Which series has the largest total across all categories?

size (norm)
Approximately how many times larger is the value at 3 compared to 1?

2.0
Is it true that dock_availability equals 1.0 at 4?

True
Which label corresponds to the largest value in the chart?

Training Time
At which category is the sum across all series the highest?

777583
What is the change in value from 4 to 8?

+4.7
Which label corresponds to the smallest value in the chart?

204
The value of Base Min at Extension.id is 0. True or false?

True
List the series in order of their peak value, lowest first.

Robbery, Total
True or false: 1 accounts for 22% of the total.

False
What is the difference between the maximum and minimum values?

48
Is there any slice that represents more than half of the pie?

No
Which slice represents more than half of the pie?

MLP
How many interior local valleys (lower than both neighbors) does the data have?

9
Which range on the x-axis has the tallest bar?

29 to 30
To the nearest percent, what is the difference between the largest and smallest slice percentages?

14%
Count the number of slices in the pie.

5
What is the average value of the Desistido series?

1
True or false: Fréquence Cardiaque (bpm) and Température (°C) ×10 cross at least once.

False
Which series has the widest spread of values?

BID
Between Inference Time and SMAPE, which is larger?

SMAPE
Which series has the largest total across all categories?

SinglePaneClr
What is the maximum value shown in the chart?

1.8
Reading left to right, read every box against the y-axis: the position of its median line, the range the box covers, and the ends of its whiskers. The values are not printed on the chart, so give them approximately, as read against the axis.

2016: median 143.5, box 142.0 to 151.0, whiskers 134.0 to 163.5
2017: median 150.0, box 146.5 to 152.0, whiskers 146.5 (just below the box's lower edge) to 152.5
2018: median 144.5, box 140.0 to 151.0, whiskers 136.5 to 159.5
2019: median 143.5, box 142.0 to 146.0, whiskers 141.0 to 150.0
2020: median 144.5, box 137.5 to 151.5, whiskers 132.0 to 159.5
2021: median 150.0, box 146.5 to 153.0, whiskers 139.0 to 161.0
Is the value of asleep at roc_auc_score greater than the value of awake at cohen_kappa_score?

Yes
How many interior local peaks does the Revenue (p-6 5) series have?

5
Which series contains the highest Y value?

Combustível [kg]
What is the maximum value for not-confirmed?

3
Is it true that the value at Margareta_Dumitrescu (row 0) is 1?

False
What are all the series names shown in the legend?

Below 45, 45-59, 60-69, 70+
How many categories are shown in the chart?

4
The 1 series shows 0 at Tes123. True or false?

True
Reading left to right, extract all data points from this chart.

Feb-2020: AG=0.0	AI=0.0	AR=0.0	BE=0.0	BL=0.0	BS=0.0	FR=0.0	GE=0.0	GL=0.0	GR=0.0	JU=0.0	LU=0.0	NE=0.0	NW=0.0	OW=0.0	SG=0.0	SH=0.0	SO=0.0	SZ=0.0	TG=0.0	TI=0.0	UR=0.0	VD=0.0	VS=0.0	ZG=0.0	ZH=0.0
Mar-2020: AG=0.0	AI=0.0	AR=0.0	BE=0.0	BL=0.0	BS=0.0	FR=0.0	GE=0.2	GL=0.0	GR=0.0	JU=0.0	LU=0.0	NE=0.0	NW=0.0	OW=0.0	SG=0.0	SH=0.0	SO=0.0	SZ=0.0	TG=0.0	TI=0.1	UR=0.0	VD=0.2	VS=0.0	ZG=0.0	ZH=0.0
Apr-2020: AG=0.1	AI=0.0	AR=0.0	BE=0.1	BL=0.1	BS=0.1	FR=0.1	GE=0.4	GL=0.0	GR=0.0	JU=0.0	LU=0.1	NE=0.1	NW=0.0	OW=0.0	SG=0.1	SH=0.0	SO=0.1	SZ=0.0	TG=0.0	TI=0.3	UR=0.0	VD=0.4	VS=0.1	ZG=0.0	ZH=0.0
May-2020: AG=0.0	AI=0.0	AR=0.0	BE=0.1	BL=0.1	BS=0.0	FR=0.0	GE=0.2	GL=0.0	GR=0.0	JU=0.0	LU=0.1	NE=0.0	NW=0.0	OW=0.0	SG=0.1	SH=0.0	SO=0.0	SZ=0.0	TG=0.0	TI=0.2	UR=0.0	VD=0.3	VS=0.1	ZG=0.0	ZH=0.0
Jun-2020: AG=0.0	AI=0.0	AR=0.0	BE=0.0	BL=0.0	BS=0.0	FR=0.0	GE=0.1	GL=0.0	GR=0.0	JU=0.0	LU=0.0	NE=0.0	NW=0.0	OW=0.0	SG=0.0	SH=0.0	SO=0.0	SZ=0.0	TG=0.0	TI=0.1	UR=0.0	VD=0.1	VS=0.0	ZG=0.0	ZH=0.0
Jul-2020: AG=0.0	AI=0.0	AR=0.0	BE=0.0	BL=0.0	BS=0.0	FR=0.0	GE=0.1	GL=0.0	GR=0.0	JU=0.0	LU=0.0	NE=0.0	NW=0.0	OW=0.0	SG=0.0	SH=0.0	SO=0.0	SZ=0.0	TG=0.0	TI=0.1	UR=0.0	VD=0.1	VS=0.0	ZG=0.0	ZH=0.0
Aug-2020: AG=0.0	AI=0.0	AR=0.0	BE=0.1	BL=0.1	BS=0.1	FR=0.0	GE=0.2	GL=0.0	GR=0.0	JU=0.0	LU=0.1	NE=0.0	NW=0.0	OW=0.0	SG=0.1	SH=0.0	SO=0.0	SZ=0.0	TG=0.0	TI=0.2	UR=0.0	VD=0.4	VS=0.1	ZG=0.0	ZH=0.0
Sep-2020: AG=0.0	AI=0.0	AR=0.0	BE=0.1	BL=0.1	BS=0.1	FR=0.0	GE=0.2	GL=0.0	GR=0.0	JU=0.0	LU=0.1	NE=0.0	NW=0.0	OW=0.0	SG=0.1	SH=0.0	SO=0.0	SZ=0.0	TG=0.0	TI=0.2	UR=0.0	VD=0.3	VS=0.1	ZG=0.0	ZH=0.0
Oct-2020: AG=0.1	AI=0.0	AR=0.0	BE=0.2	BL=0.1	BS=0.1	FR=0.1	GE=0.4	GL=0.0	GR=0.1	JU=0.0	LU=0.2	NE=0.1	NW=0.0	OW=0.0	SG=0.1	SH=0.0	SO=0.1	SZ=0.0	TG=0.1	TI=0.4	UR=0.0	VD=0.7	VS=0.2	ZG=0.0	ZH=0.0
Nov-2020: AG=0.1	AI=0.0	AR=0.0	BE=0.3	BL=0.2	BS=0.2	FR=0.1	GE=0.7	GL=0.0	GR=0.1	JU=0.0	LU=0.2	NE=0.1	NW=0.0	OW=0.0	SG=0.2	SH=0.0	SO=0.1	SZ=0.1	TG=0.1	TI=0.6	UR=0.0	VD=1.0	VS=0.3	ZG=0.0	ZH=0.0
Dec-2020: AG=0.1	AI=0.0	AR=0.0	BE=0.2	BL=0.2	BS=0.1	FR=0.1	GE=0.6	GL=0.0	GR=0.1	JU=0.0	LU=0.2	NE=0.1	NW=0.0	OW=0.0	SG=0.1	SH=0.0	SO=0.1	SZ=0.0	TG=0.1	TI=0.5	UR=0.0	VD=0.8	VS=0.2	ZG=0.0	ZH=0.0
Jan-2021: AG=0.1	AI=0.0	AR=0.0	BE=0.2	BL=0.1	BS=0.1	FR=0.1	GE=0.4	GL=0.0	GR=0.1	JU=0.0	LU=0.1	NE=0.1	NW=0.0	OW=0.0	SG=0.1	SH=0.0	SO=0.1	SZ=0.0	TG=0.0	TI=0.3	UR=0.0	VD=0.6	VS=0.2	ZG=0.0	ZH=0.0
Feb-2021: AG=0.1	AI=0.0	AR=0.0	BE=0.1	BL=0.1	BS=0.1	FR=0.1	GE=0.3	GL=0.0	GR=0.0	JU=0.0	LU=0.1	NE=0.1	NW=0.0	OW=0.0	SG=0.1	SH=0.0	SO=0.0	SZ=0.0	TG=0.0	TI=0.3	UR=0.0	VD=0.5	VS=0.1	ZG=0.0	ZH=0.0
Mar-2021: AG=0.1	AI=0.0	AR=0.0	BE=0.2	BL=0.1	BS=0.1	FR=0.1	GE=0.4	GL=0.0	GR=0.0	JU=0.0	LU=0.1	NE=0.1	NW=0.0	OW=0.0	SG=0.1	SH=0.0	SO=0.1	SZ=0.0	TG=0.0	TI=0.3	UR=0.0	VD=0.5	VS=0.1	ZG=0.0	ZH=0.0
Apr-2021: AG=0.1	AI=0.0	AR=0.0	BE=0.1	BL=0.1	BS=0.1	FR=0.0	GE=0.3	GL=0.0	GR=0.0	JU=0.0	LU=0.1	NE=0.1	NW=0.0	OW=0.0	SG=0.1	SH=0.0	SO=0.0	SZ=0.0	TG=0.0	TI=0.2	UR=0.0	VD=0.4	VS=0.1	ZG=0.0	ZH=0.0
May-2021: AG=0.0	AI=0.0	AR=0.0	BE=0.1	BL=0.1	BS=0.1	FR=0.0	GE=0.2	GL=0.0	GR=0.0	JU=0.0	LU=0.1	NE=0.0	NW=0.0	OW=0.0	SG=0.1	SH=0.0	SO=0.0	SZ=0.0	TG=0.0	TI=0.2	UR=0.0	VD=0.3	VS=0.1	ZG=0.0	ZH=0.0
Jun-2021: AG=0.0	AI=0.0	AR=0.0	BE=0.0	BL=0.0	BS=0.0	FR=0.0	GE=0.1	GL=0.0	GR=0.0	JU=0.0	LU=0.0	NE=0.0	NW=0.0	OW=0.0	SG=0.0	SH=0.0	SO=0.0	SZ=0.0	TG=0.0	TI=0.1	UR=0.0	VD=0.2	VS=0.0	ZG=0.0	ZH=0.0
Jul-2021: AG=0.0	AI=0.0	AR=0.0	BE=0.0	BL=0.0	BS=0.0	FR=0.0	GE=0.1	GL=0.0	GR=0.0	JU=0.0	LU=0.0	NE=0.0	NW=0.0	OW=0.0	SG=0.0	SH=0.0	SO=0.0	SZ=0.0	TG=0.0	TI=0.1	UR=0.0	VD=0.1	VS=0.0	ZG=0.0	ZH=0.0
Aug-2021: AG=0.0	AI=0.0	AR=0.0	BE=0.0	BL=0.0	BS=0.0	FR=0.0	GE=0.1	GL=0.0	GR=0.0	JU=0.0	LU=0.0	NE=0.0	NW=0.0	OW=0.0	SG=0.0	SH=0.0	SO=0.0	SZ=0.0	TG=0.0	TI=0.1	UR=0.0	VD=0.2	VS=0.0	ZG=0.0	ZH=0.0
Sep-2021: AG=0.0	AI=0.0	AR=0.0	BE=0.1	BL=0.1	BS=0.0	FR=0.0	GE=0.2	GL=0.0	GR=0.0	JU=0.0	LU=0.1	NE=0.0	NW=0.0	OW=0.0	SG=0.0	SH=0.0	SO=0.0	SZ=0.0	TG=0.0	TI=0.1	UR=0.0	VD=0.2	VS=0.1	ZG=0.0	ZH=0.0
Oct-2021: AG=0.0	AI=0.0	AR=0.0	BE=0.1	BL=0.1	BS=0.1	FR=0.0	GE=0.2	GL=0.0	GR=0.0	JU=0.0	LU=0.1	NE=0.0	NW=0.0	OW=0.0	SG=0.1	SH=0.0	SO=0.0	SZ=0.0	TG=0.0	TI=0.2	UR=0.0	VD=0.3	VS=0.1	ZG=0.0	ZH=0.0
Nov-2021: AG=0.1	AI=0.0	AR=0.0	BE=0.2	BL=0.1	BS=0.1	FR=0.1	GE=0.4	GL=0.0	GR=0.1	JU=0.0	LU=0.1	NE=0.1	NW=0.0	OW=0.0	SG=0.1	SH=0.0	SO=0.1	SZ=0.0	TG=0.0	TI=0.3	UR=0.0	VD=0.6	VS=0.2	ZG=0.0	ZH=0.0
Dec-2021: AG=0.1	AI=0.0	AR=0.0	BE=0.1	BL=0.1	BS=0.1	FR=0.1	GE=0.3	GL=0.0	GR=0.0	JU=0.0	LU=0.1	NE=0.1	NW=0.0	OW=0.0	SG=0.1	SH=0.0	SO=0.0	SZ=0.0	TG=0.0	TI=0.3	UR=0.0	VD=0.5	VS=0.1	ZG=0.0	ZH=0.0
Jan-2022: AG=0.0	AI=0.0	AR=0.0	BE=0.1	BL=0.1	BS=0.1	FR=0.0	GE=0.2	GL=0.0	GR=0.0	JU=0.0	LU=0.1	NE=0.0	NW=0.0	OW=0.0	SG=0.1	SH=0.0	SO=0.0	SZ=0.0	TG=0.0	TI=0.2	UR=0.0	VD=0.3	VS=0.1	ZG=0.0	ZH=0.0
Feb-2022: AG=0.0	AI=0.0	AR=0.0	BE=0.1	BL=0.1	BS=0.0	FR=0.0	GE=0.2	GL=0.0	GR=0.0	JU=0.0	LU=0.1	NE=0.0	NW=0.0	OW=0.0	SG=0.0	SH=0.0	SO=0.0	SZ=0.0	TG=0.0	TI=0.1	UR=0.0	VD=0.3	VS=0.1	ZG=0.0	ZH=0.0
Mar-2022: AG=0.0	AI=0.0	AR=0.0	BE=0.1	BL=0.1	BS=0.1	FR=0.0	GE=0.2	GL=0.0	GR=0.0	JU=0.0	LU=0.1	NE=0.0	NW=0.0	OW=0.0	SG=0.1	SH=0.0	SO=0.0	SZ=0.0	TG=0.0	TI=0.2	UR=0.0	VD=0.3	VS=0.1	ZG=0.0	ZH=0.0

================

**WORK INSTRUCTIONS**: Please report how many lines in the data above contain the string "than", treating uppercase and lowercase letters as different. Give only the number.

**OUTPUT FOR THIS EXERCISE**: 4